For a moment Mrs Harrow looked tired enough to refuse everything. Then she crossed to a chair and sat, slowly, as though composure itself had become heavy.

“Margaret wrote to me,” she said. “Not once. Several times. At first with confusion, then with fear. She had found something in Sir Edmund’s papers while making copies for Lady Vale.

She believed money had been diverted. She did not know whether Sir Edmund had done it alone. She did not know whom she could trust.”

“Did she ask you to come?”

“Yes.”

“And did you?”

Mrs Harrow looked at her hands. “No.”

The answer, simple and unadorned, seemed to strike the room.

“I was newly widowed,” she continued. “My husband’s family had made it clear that my comfort depended upon my discretion in all things.

I had no child, no fortune of my own, no brother eager to defend me.

I was young enough still to believe that if I acted with perfect caution, I might avoid ruin.

Margaret’s letter terrified me. Not because I doubted her, but because I believed her. ”

Elizabeth sat opposite her.

“I told myself I must be prudent,” Mrs Harrow said.

“That I must not act on alarm. That I must first know who might be trusted. That Lady Ashbourne was grieving, Sir Edmund powerful, Margaret dependent, and I of no consequence. I wrote a reply. Then I did not send it. I wrote another. Then I waited for more information. There is such cowardice in words like prudence and waiting when one looks back upon them.”

“There may also be helplessness.”

Mrs Harrow’s mouth tightened. “Do not be too kind.”

“I am not. I dislike false comfort.”

“Then you will understand me when I say that I failed her.”

“Yes.”

Mrs Harrow looked up sharply.

Elizabeth held her gaze. “But failure is not the same as the guilt they have laid upon you.”

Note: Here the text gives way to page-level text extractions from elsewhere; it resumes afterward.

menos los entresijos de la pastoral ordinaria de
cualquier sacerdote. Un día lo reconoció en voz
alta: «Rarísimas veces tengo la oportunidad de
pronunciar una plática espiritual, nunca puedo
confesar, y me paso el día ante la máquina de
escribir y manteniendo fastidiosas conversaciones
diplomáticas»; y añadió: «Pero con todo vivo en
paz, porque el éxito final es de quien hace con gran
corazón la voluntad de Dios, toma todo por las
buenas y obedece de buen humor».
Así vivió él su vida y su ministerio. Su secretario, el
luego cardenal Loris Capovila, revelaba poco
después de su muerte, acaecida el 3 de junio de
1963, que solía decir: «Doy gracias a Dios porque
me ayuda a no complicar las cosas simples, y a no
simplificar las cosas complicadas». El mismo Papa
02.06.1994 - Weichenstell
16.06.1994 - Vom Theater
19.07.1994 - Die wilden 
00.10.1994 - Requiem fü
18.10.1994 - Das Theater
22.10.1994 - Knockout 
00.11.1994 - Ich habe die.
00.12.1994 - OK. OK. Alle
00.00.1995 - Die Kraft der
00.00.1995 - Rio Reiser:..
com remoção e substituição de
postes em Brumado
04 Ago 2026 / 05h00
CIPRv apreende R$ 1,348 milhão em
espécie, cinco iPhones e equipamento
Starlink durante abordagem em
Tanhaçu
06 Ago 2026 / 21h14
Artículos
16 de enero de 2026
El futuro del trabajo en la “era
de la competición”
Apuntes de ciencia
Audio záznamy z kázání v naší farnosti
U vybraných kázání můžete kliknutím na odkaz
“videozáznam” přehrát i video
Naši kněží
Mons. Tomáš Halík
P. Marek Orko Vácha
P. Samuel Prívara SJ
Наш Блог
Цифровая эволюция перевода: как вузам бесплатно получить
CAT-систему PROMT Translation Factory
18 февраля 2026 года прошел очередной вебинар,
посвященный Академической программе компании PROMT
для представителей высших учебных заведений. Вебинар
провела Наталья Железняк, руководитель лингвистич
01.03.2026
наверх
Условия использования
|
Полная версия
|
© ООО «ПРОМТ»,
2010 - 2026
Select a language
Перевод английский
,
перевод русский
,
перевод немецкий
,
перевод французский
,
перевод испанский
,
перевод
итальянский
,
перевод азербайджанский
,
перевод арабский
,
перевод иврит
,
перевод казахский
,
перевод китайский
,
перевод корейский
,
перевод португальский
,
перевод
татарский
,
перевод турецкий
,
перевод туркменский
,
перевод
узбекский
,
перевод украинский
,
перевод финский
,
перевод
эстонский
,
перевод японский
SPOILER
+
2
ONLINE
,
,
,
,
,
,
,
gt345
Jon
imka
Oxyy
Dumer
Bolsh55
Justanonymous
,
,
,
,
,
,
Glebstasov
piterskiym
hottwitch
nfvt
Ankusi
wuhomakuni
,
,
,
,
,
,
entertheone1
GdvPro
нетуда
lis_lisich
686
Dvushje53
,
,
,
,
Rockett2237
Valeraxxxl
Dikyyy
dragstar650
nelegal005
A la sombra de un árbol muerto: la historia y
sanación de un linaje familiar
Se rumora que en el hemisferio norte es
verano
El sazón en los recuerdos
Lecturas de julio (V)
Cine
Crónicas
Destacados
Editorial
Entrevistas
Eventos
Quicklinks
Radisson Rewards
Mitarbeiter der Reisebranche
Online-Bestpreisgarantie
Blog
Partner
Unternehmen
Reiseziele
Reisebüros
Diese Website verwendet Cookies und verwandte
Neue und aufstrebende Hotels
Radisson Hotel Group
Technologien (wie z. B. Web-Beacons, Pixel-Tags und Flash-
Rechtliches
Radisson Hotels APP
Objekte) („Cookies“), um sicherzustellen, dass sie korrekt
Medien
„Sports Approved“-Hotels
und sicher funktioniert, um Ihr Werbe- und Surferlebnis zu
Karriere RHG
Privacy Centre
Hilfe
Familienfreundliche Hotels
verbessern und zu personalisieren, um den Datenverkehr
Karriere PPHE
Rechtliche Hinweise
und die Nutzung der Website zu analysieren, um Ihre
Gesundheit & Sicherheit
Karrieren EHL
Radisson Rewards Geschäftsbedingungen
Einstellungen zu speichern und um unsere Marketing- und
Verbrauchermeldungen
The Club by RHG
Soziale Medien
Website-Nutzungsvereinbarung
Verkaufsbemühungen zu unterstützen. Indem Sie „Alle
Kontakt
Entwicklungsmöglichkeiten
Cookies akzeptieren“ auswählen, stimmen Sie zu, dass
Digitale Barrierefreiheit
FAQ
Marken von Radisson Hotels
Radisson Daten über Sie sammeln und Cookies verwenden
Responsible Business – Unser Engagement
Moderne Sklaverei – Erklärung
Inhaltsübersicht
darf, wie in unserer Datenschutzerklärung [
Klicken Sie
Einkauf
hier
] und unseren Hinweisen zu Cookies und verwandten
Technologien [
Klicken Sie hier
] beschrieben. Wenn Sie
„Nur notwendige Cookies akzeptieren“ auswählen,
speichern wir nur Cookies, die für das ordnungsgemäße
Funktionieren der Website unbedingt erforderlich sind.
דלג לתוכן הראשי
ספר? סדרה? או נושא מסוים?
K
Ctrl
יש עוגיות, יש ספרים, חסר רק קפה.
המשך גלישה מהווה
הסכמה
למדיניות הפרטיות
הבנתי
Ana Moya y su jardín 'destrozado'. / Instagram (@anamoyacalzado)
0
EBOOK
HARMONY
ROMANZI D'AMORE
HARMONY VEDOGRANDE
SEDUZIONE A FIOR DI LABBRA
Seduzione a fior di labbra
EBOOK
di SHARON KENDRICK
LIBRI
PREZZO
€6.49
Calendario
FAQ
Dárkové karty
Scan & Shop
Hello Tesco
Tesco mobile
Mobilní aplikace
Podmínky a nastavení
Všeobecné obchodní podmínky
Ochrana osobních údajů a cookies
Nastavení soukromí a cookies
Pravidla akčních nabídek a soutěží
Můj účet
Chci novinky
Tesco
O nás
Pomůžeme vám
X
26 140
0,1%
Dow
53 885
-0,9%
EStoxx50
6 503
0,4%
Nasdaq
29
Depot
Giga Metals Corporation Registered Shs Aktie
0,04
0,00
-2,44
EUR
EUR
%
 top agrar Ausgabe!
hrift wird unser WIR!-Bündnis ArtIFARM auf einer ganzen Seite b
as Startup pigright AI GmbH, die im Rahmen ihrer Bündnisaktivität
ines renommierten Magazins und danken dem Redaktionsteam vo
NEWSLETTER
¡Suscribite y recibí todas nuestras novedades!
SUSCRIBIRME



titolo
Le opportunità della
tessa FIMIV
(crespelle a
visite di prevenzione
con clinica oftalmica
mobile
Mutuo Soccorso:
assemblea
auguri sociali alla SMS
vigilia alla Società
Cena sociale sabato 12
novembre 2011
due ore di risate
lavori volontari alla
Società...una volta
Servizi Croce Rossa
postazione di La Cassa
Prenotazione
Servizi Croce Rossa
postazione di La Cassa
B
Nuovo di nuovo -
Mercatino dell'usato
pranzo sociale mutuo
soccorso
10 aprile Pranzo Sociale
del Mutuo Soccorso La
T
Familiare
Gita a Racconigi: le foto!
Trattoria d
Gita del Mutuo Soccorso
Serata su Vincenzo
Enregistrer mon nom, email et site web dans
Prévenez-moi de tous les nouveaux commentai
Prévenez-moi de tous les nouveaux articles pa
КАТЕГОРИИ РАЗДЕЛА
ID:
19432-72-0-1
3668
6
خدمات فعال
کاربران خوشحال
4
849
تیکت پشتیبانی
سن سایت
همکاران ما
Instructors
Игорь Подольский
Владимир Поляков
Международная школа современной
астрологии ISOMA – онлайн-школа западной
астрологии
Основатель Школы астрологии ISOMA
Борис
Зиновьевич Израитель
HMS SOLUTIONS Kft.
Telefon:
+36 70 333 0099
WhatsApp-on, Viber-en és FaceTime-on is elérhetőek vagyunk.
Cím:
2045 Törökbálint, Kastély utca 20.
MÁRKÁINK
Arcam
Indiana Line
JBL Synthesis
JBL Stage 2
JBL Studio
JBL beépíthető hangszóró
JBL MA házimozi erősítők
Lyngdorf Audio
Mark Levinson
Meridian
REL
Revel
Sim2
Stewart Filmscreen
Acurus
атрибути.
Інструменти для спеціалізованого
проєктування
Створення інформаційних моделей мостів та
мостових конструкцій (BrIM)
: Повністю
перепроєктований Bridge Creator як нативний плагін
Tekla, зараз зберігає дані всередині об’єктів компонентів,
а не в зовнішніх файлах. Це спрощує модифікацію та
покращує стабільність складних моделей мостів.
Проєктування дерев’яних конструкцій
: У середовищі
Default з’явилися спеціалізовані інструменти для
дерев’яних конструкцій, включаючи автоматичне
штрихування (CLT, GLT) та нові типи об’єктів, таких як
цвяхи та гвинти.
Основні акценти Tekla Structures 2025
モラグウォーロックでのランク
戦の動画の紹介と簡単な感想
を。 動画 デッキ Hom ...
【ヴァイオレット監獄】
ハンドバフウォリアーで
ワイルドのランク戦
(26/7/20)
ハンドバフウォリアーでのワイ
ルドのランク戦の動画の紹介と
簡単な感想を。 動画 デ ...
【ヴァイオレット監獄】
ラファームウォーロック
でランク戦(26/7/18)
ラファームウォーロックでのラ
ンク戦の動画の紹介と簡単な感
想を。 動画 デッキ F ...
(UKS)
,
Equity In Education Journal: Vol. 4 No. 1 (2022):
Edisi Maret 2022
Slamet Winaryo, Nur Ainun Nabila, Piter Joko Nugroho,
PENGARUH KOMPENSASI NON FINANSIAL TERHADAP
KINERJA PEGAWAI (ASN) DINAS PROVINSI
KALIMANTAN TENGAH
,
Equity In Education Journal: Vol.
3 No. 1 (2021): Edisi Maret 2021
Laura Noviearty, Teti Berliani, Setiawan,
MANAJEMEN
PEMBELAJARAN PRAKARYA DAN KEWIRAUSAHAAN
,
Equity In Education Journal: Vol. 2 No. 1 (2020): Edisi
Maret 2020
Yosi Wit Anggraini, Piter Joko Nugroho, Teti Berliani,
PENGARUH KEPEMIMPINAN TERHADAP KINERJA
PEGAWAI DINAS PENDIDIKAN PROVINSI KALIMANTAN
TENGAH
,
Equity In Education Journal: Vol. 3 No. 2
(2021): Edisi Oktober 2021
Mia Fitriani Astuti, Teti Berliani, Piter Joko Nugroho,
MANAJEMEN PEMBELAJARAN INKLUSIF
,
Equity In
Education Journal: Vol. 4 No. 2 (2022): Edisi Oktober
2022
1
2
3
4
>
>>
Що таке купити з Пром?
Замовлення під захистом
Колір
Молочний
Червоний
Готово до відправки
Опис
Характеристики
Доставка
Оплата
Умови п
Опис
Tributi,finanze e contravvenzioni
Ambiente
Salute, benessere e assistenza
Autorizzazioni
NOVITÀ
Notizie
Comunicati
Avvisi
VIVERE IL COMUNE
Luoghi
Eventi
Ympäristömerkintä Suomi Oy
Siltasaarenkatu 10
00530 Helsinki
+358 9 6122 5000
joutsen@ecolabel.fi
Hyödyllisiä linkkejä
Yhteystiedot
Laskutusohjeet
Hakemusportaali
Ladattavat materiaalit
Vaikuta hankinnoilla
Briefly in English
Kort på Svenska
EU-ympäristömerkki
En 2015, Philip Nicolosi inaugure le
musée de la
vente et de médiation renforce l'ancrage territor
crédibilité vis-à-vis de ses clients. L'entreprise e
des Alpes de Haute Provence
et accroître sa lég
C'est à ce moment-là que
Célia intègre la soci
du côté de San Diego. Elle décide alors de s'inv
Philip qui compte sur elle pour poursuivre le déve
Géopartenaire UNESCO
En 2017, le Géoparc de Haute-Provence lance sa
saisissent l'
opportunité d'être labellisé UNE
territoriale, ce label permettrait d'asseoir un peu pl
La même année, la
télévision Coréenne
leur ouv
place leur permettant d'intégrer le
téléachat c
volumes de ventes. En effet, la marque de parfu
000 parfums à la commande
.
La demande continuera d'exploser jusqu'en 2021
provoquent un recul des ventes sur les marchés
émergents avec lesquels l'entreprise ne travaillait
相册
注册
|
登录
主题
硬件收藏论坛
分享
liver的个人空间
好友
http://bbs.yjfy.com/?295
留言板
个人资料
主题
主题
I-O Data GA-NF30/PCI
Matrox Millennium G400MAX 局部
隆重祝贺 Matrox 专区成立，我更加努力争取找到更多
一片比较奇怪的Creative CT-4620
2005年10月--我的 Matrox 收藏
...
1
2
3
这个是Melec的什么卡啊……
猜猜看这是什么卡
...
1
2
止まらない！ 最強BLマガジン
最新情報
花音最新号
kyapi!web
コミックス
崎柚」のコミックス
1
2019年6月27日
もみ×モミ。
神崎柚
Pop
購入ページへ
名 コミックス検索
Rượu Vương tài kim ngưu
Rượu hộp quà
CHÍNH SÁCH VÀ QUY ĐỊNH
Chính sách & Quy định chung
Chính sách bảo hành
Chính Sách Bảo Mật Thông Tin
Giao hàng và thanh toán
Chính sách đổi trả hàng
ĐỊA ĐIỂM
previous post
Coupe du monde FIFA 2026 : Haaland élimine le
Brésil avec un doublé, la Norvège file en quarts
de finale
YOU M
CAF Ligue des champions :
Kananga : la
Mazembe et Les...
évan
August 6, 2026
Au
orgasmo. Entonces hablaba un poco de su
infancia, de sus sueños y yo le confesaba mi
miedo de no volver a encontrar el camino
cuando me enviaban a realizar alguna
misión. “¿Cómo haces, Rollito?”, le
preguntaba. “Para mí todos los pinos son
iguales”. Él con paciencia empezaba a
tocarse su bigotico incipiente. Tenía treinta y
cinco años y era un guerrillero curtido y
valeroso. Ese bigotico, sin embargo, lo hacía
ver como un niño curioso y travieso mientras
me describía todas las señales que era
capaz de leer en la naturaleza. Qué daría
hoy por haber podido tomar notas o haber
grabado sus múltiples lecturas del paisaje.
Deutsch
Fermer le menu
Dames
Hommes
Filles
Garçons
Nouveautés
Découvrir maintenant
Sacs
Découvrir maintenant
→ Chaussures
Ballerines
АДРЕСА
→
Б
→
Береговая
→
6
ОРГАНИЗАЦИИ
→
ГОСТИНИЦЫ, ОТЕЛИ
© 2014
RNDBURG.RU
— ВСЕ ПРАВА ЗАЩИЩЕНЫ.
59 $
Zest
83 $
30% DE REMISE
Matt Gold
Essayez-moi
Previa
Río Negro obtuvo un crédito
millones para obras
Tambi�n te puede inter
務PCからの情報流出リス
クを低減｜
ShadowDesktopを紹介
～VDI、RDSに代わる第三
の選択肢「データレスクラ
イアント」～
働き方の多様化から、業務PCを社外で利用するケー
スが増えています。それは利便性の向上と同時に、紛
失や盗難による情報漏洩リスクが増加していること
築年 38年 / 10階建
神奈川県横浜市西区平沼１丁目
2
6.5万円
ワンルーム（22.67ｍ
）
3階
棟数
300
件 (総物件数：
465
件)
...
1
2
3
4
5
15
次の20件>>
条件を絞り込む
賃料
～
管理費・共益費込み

The young widow’s face trembled once, not into tears, but into the effort of not needing them.

“By the time I acted, Margaret had been sent away. The story had gone ahead of her. Her letters to me were gone from my desk. Mine to her had vanished. Lady Vale would not receive me. Sir Edmund was said to be ill. Lady Ashbourne wrote only that the family had suffered enough distress and that reviving painful misunderstandings would help no one.”

“That sounds like Lady Ashbourne.”

“It was beautifully written.”

“I have come to distrust beautiful letters.”